## Material for this task
• • • • • • •

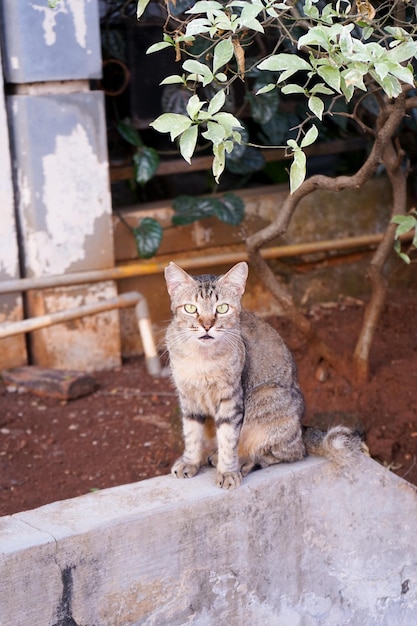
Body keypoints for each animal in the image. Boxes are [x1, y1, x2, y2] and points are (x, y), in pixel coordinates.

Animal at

• • • • • • •

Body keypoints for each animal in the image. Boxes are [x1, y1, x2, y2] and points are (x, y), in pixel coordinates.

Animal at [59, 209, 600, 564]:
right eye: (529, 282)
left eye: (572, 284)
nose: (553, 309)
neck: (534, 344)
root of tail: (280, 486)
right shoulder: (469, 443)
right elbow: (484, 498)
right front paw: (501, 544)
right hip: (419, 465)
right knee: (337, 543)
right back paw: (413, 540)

• • • • • • •

Output the material above exactly, but only from the line that carries "nose: (553, 309)" through the line that carries "right back paw: (413, 540)".

## Expected output
nose: (553, 309)
neck: (534, 344)
root of tail: (280, 486)
right shoulder: (469, 443)
right elbow: (484, 498)
right front paw: (501, 544)
right hip: (419, 465)
right knee: (337, 543)
right back paw: (413, 540)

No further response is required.